Copyright 2020 Zachary D. Carter, Random House
LCCN Print 2019037057 E-Book 2019037058
ISBN Hardcover 9780525509035 E-Book 9780525509042
Price of Peace is more a history of economic theory in the 20th Century than a traditional biography of a “life.” And for all of us who find Mr. Keynes “master work” The General Theory of Employment, Interest and Money practically impenetrable (which Mr. Keynes stated he “chiefly addressed” to other economists), Price of Peace is a most welcome distillation of the General Theory which will make that work much more accessible to everyone.
Perhaps even more importantly Price of Peace will dispel many, if not all, of the myths spread by pundits and politicians over decades in the media about Mr. Keynes and his work.. The unfortunate consequence of Professor Keynes writing such an esoteric tome as the General Theory was the result that, as Harvard Professor Alvin Hansen wrote back in the 1950s: “many people talk about the General Theory but few have read it.”
The major myths busted by Mr. Carter:
- Professor Keynes was a “socialist” (or worse). Actually Professor Keynes spent most of his career defending capitalism and trying to make it perform better against socialist, communist and fascist economic theory which all became particularly popular in the after math of WWI (which destroyed pre-war Europe’s economic system) and during the Great Depression.
-Keynes was a “deficit spender.” Actually, according to Professor Keynes, there were only two principal justifications for fiscal deficit spending: (1) when the economy entered a retraction cycle to avoid it from becoming a recession; and (2) when an economy was already in a recession (or during the 1930s a depression).
-Keynes was a “tax hiker.” Actually Mr. Keynes was a strong advocate of cutting government taxes DURING periods of government surplus—i.e. economic expansion.

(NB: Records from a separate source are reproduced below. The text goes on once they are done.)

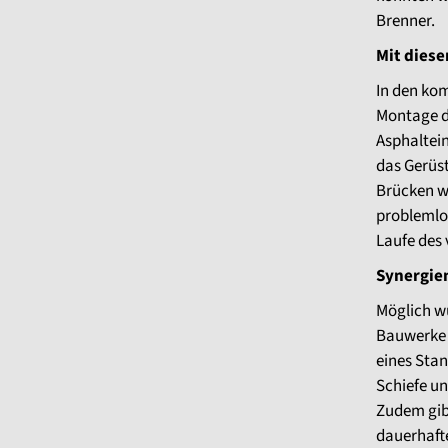
Brenner.
Mit diese
In den ko
Montage d
Asphaltei
das Gerüst
Brücken w
problemlo
Laufe des 
Synergien
Möglich wu
Bauwerke 
eines Stan
Schiefe un
Zudem gib
dauerhafte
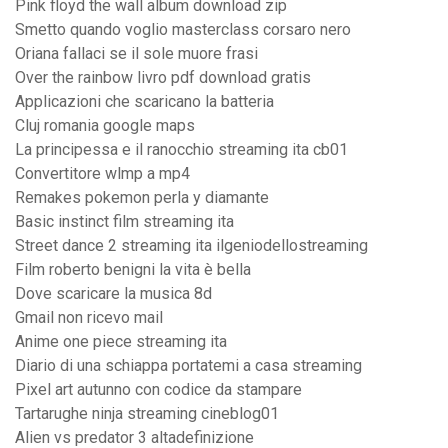
Pink floyd the wall album download zip
Smetto quando voglio masterclass corsaro nero
Oriana fallaci se il sole muore frasi
Over the rainbow livro pdf download gratis
Applicazioni che scaricano la batteria
Cluj romania google maps
La principessa e il ranocchio streaming ita cb01
Convertitore wlmp a mp4
Remakes pokemon perla y diamante
Basic instinct film streaming ita
Street dance 2 streaming ita ilgeniodellostreaming
Film roberto benigni la vita è bella
Dove scaricare la musica 8d
Gmail non ricevo mail
Anime one piece streaming ita
Diario di una schiappa portatemi a casa streaming
Pixel art autunno con codice da stampare
Tartarughe ninja streaming cineblog01
Alien vs predator 3 altadefinizione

Other major themes of Keynesian Economics reviewed in Price of Peace:
-Unregulated or deregulated market economies are not “self correcting” as the Great Depression and Great Recession respectively demonstrated.
-There is no such place as a “rational economic market” whose predictability can be calculated by mathematical models because people do not make investment, saving, production and/or consumption decisions totally rationally; but also on the basis of self interest and security.

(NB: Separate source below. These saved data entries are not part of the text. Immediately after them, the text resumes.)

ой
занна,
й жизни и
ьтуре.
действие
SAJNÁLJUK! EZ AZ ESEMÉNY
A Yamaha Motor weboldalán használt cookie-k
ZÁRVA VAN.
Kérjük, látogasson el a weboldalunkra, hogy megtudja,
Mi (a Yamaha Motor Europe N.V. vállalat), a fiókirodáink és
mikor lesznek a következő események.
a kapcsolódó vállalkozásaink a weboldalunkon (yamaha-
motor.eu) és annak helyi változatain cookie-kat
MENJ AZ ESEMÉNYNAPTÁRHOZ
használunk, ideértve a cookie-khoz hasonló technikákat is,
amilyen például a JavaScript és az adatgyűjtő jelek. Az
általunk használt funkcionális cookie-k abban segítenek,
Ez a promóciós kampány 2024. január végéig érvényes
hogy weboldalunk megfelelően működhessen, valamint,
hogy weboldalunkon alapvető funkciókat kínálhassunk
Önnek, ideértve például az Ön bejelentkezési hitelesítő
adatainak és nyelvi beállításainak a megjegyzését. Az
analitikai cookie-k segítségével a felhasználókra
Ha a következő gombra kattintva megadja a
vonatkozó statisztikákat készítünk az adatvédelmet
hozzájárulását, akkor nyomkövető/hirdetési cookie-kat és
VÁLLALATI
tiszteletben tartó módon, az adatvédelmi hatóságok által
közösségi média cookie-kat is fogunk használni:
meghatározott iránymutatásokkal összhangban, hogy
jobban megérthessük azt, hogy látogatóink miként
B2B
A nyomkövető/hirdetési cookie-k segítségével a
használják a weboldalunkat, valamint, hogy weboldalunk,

-Macro economy is primarily driven by consumption rather than investment or monetary policy. The more money the economy (i.e. not the government by printing more money) places in the hands of worker-consumers the more money is available to purchase goods and services and for investment. In other words “demand and wealth must be created from the bottom up” not from the top down.
-The vast majority of stock investors do not “investigate or study” the stocks they buy. They primarily buy the stocks that they see other investors buy. (Mr. Keynes must be in his heavenly armchair smiling down at all of the Buffetteers.”)
-Effective economic policy must be primarily based on common sense and an understanding of public expectations—i.e. psychology—rather than any one economic theory or formula.
-The gross disparity of wealth is the great economic problem that democracies must address or socialism, communism or dictatorship—i.e. government “centralization” of economic direction--will always return. A trend we can certainly see in many the world’s economies today.
Finally what this reader found particularly refreshing was Mr. Carter’s discussion of the criticisms and “reactions against” Keynesian economic theory. We get a good dose of Hayek, Friedman, Phillips (we all remember The Phillips Curve, right?), Galbraith, Rubin and others in Price of Peace.
I believe Professor Keynes would have approved of that discussion since another trend we see in Mr. Carter's "life" of Keynes is that he significantly altered his economic thinking over his lifetime based upon the thoughts of both colleagues, competitors and changing world economic conditions.
Consequently Professor Keynes most influential and lasting legacy may be his treating economic theory as a constantly changing to meet current economic conditions model rather than any “classical” economic theory fixed in the prejudices and conditions of the past.
And perhaps Mr. Carter’s lasting legacy will be to have finally made Keynes basic economic theories accessible and understandable to both politicians and the general public free of all of the nonsense peddled by so many political talking heads for decades. Now anyone who is interested in what Professor Keynes basically actually said and meant can do so by reading Mr. Carter's book.
Certainly this is a signifcant accomplishment long overdue, and one can only hope Mr. Carter will continue to “de-mystify” economic theory for all of us in future works.